## Exercise objective:
Each line from the one with "fx_px: 6057" to the final line of the data must be reproduced exactly, and no other line may appear.

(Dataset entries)

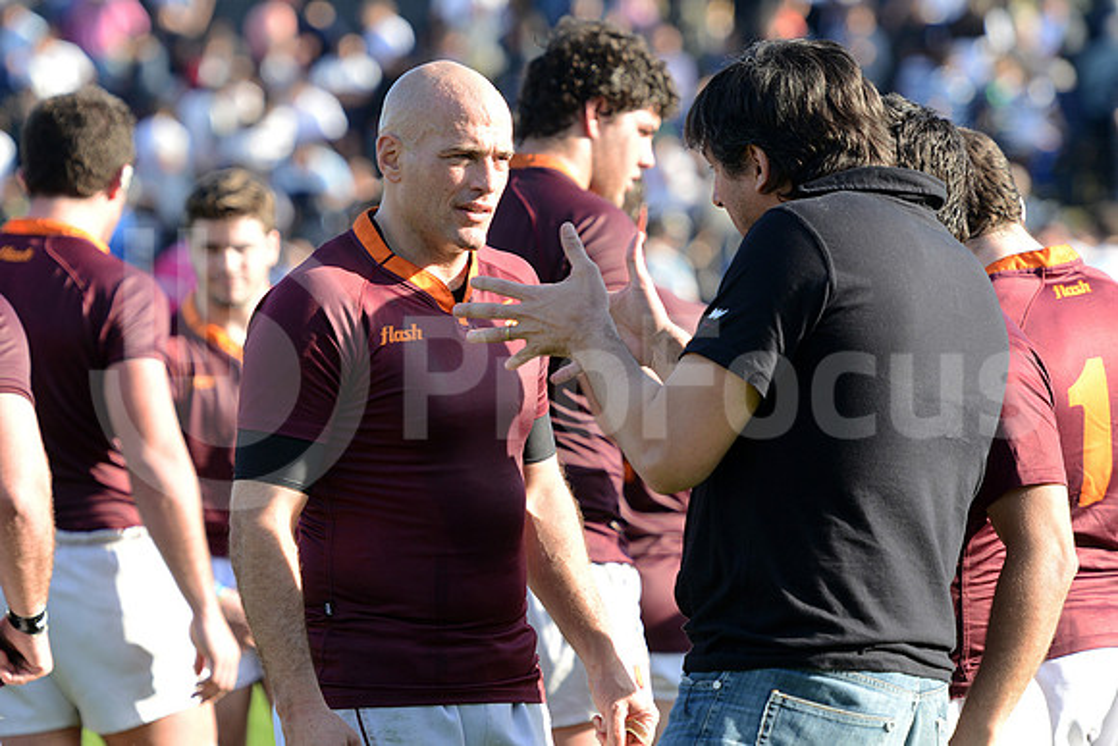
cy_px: 373
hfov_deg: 10.5
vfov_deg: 7.0
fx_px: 6057
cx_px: 559
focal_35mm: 195
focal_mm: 195
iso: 500
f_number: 4
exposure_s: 1/500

## Answer box:
fx_px: 6057
cx_px: 559
focal_35mm: 195
focal_mm: 195
iso: 500
f_number: 4
exposure_s: 1/500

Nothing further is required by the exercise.